Learn something from every conversation you have — even if you don’t agree in the moment, the interstitial knowledge gained will inform future perspectives and solutions to problems you didn’t yet realize existed. Don’t stop building while fundraising. If you halt everything to raise, it will re-prioritize the company and culture for the worse. It’s better to give yourself enough time to raise that you can keep the momentum of building and shipping product.
Chris Kemper founded Palmetto, a marketplace for clean energy solutions. He raised $6M in funding in September 2018.
Chris’ advice: Founder conviction closes rounds.
The key to raising a seed round is ‘you’ — the founder. It’s less about product, marketshare, sales, etc. It comes down to your character and your conviction in the company’s mission.
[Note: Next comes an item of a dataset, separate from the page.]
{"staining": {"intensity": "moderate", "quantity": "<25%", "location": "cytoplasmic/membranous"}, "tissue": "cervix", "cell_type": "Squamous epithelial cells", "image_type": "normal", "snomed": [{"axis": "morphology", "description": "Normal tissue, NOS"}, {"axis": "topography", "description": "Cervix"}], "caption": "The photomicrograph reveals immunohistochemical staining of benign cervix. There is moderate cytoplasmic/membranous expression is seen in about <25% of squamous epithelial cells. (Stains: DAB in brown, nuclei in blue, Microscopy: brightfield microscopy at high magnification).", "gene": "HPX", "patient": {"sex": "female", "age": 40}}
Are you willing to do what it takes to overcome all obstacles and are you going to be relentlessly pursuing your company’s mission? If the answer is ‘yes’ and your prospective seed investors are also convinced, then you have a shot at taking off. But, remember, that’s only the beginning.
Andrea Hippeau, LH Principal, supports portfolio companies including MIRROR, Vangst, LeafLink, and Heyday.
Her advice: Get to know who you’re pitching.
It is really important to do your homework before you pitch a certain VC — not only on that specific fund’s strategy, also check out the Twitter feed, Medium posts, and digital presence of the specific investment team member you’re pitching. It will go a long way to tweak your conversation to that individual. Also, don’t forget to ask questions at the end of the pitch — VCs should be pitching you as much as you are pitching them!
Julian Moncada, LH Senior Associate, supports portfolio companies like Block Renovation, Casa, Opentrons, and Drift.
His advice: Pitch big picture but show present proof points.
Early-stage investors are both looking to buy into the vision for what your company could become and evaluate what you’ve done to get you where you are today. This starts by discussing both the long-term vision you have for your company, the market, and the broader technology landscape.
One way to think about it is that when investors discuss your vision they’re evaluating the big opportunity, when they discuss the details of the present they’re evaluating the risk associated with that opportunity. Tactically, that means you should ensure you spend effort on preparing materials that cover these two things (financial models, projections, market analysis, etc) and also ensure that you budget time to cover these in your discussions with VC’s.